Sebastian Vettel è obbligato a vincere. L’errore al giro 52 in Germania pesa come un macigno e il gran potenziale della Ferrari SF71H va concretizzato. Perché la monoposto non si discute nella sua velocità, espressa nettamente a Hockenheim. Una pressione costante su Mercedes, riconosciuta da Toto Wolff: «Anche se abbiamo ripreso la testa in entrambi i campionati penso ancora che la Ferrari abbia un pacchetto competitivo al momento e sarà l’avversario da battere. A freddo, sappiamo e dobbiamo riconoscere come non avessimo la macchina più veloce a Hockenheim.

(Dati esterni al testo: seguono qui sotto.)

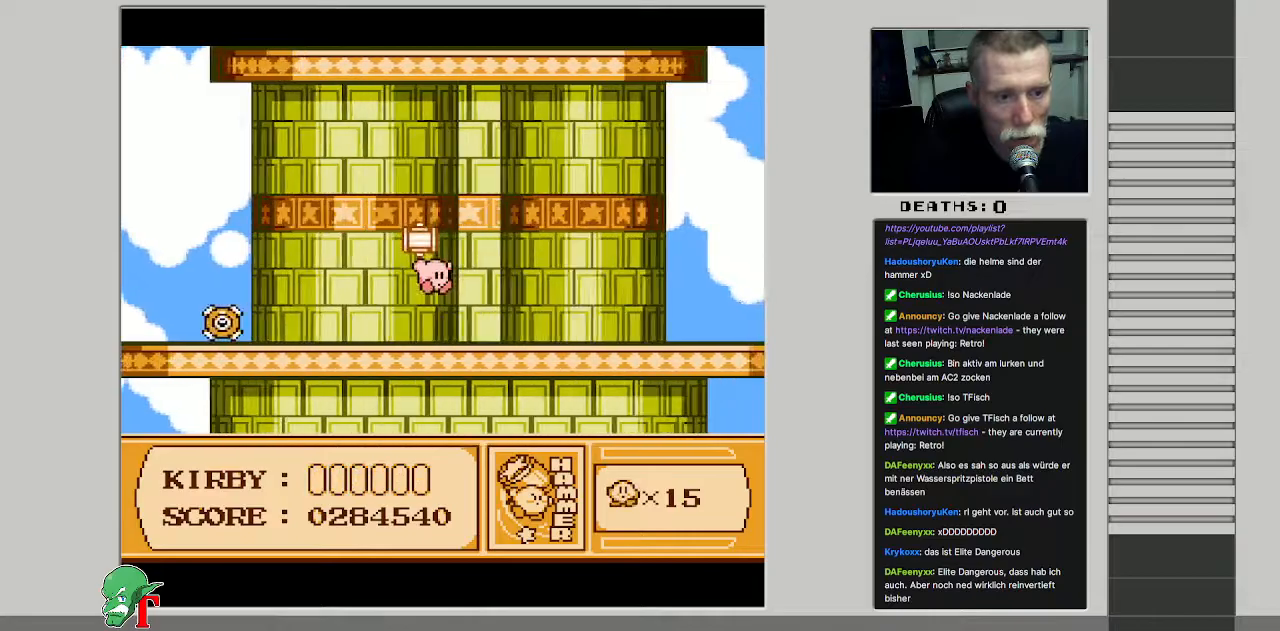
{"buttons": ["DPAD_RIGHT"], "events": [[17, "B", "up"]]}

È un campionato difficilissimo, con un avversario che cresce in continuazione. Noi miglioriamo la nostra macchina e il motore, loro fanno lo stesso. Nell’evolvere di questa stagione sarà importante mantenere la fiducia in se stessi e nel team».

Più versatile il progetto Ferrari, ha dimostrato non temere nessun tipo di pista, diversamente da una Mercedes W09 ancora con qualche punto interrogativo sulla capacità di esprimersi al meglio su circuiti lenti e tortuosi come l’Hungaroring. Nel 2017, complice il problema tecnico al volante occorso a Vettel, Hamilton e Bottas riuscirono a mettere pressione in gara su Seb e Raikkonen, ma l’impossibilità di provare un attacco per la configurazione della pista non scalfì la supremazia Rossa. Torna a essere determinante la qualifica.

Sterzi a parte: Ora è Hamilton vs Ferrari

Dal week end alle porte, Wolff mette in conto un gran premio da correre limitando i danni, come già è accaduto a Montecarlo: «Budapest è sempre stata una gara difficile per noi, credo ancora che il caldo e la tipologia del tracciato non si addicano molto al Dna della monoposto. Vedrà un'altra dura lotta sia con Ferrari che Red Bull, è una pista da alto carico aerodinamico e sulla carta entrambi i nostri avversari dovrebbero essere molto veloci a Budapest. Comunque, se il Gran Premio di Germania ci ha insegnato qualcosa, è che le previsioni non determinano il risultato delle gare. Daremo tutto quel che abbiamo per andare in ferie con più punti di vantaggi possibile».